As with the MDCT, a stand-alone frame requires that we do not predict or preserve any chirp parameter data across frames. We code into each frame all the data needed to reconstruct the time-domain signal.
We're not necessarily stuck coding five full-range parameters for every chirp. From frame-to-frame, most chirps will predict rather well a matching chirp in a following frame, a trick much harder to achieve with the MDCT. If we remove the requirement that frames must be strictly stand-alone (using no parameter information carried over from a another frame), we can use the chirp parameters from a preceding frame to predict the chirp parameters of the current frame, much like inter-coding in video codecs.

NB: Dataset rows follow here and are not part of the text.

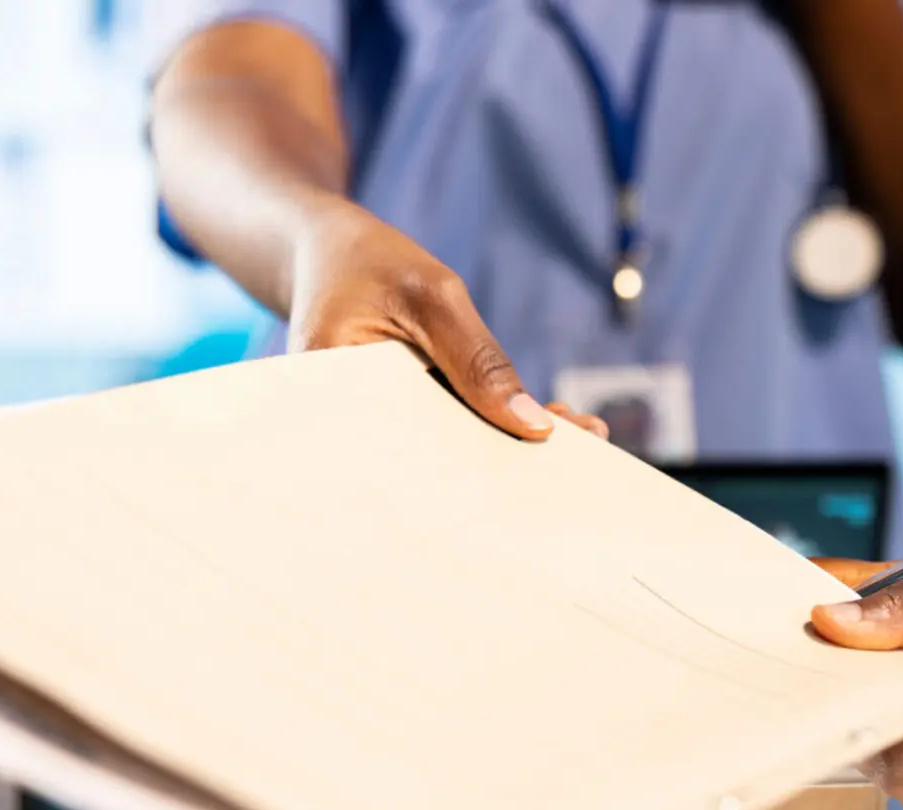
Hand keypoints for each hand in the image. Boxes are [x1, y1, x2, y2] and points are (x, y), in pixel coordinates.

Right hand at [287, 201, 607, 440]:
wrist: (323, 251)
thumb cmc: (372, 262)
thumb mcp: (432, 296)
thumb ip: (479, 359)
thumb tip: (534, 427)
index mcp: (335, 406)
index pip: (418, 453)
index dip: (484, 465)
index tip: (544, 462)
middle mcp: (350, 433)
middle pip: (436, 463)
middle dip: (506, 461)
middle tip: (577, 463)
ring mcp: (376, 430)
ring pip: (449, 449)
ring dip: (507, 443)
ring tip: (579, 437)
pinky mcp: (401, 419)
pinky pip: (450, 430)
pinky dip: (494, 423)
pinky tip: (554, 423)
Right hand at [810, 559, 902, 809]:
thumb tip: (829, 621)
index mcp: (878, 617)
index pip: (813, 604)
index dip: (787, 603)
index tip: (765, 601)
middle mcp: (873, 676)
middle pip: (810, 670)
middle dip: (819, 662)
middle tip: (839, 653)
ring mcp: (889, 727)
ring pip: (849, 720)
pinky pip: (897, 763)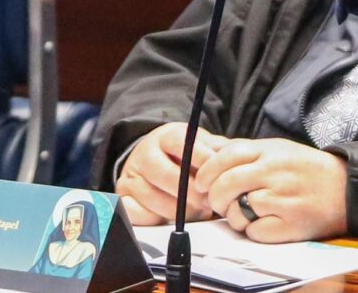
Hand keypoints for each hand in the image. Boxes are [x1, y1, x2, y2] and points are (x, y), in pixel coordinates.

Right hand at [114, 122, 229, 224]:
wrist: (152, 160)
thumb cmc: (184, 157)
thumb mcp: (201, 145)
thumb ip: (217, 149)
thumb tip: (234, 155)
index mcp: (167, 135)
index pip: (182, 144)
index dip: (200, 161)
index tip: (216, 177)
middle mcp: (145, 152)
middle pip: (165, 174)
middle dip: (190, 193)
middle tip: (209, 204)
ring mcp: (131, 174)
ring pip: (152, 196)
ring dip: (177, 210)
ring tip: (197, 214)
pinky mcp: (123, 196)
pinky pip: (134, 211)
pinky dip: (153, 218)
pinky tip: (170, 221)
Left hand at [196, 137, 350, 244]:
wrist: (346, 188)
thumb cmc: (307, 170)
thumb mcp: (278, 148)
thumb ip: (244, 149)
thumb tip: (208, 146)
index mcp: (270, 151)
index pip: (226, 156)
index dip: (207, 171)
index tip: (201, 183)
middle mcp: (274, 172)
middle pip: (225, 185)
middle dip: (215, 198)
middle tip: (219, 203)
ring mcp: (282, 198)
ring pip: (236, 211)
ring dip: (234, 216)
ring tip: (247, 212)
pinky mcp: (289, 224)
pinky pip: (254, 232)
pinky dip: (253, 231)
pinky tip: (265, 222)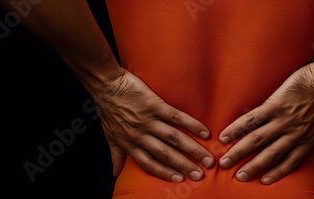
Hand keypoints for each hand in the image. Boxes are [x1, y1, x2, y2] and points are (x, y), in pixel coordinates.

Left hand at [90, 69, 214, 181]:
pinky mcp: (155, 104)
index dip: (165, 173)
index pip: (149, 163)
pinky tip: (204, 132)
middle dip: (185, 166)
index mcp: (130, 143)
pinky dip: (191, 125)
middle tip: (201, 174)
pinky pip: (176, 117)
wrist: (106, 84)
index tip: (180, 180)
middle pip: (166, 154)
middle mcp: (140, 135)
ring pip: (174, 138)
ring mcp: (148, 120)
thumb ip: (116, 154)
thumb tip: (116, 173)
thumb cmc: (107, 109)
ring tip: (207, 158)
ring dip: (192, 149)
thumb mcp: (109, 135)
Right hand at [218, 63, 313, 184]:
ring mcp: (283, 119)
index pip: (289, 162)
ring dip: (240, 151)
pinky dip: (237, 128)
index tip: (264, 181)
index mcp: (306, 141)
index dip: (277, 173)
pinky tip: (225, 135)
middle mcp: (293, 133)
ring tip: (226, 161)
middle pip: (270, 155)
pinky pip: (252, 119)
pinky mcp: (274, 104)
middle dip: (253, 167)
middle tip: (238, 177)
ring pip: (257, 139)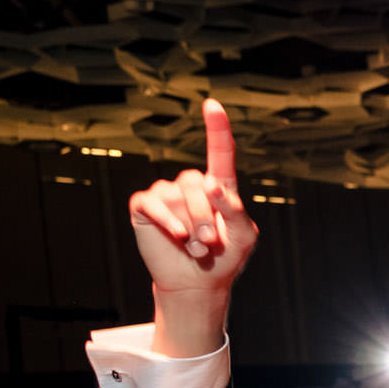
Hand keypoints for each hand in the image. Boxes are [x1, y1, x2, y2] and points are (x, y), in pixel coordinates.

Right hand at [128, 100, 256, 356]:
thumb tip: (212, 184)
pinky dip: (168, 221)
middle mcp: (191, 185)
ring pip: (176, 194)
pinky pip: (153, 203)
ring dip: (191, 224)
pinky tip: (178, 236)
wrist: (197, 282)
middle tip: (211, 243)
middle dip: (206, 215)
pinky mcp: (145, 207)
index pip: (218, 153)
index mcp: (219, 188)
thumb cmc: (224, 257)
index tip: (212, 104)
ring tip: (197, 247)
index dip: (216, 128)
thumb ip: (234, 209)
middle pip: (196, 181)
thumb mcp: (243, 236)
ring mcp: (166, 194)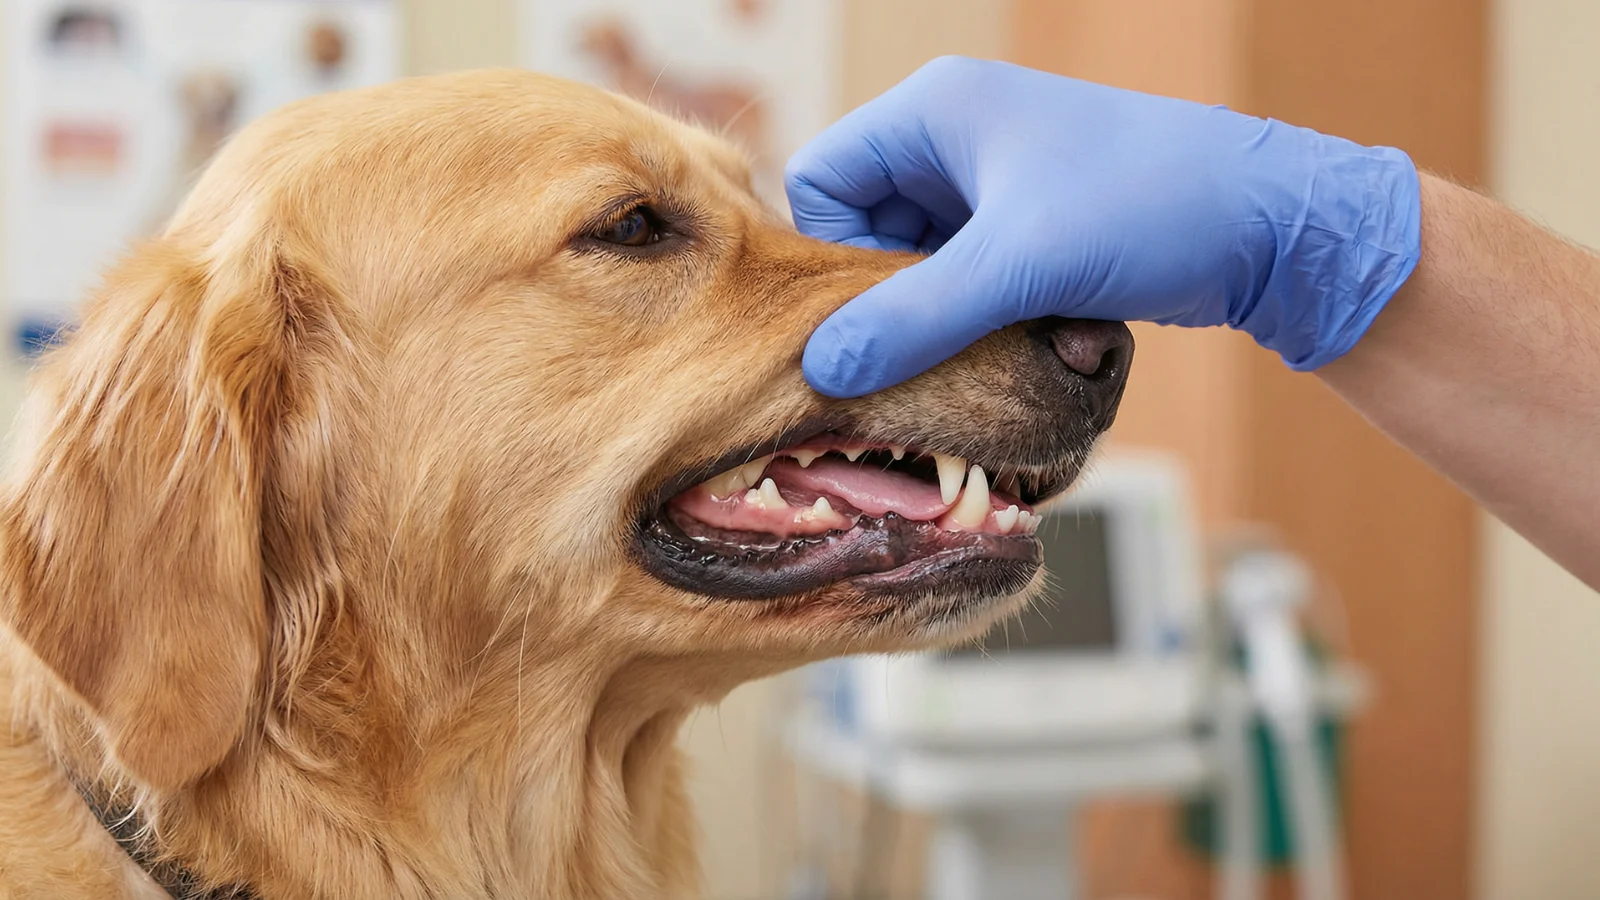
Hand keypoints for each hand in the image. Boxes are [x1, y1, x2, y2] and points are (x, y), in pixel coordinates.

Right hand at [786, 56, 1421, 396]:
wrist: (1273, 227)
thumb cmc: (1150, 210)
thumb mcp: (1019, 267)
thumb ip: (912, 318)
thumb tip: (822, 369)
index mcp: (935, 109)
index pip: (821, 179)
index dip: (831, 254)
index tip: (879, 317)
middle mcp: (955, 135)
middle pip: (864, 228)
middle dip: (899, 294)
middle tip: (946, 341)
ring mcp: (995, 182)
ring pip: (918, 264)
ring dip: (954, 315)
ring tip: (1011, 334)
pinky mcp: (1030, 226)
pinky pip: (970, 280)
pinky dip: (994, 317)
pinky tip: (1043, 332)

At the beginning of a new frame, we know the phase, amplitude and instantaneous frequency of a previous frame's chirp at the frame boundary (as well as across the portion of the previous frame that overlaps with the current frame). If we're content to eliminate some axes of freedom fitting a current frame chirp, we can reduce the number of fit parameters by fixing a current frame chirp to a preceding frame chirp at some point. For purposes of illustration, let's assume we're fixing the current chirp to the previous chirp at the starting boundary of the current frame.
Up to now, we've defined the phase, amplitude and frequency parameters at the center of the fit window. We now alter the chirp fit to interpret phase, amplitude and frequency parameters at the left boundary of the chirp rather than the center, then fit the current frame's chirp with these three parameters fixed to the values taken from the preceding chirp at the frame boundary.
As the left edge of the chirp is fixed, the things that can change across the frame are the amplitude and instantaneous frequency. Thus, we've rendered three of our five parameters for the new frame's chirps implicit, leaving only the need to fit the amplitude and frequency modulation across the current frame.
This two-parameter chirp arrangement still synthesizes chirps the same way as the five parameter chirps, using overlapped Gabor atoms. It merely borrows some chirp parameters from the preceding frame.
Rather than constructing and overlap-adding Gabor atoms, we can synthesize chirps directly from free-running oscillators, realizing a potential factor of two savings in synthesis cost. Analysis could be performed exactly as it is in the two-chirp arrangement with overlapping frames above, but the native synthesized frames would be half the size and non-overlapping.
Continuous chirp synthesis is not exactly equivalent to the overlap-add schemes above as we're no longer adding together overlapped chirp atoms with potentially disagreeing parameters.
In the case of independently constructed Gabor atoms, the process of sewing together frames is as straightforward as it is in the MDCT (which is itself just a special case of Gabor atoms). Just like in the MDCT we need only use a power complementary window, overlap and add.
Once we're constructing chirps from frame to frame as if they're the output of free-running oscillators, things become more complicated. We no longer have a smooth overlap/add window, and so we no longer have implicitly smooth transitions between sets of chirp parameters. Is piecewise linear chirp construction (discontinuous in the first derivative) sufficiently smooth for high fidelity reproduction? Or will additional transitional smoothing be necessary to move discontinuities into higher derivatives or eliminate them altogether?
Conceptually, there's no difficulty in constructing arbitrarily smooth transitioning between parameter updates. That said, smoothing increases computational complexity. In addition, smoothing not reflected in the original chirp fitting algorithm results in synthesized chirps that are not equivalent to the fitted parameters.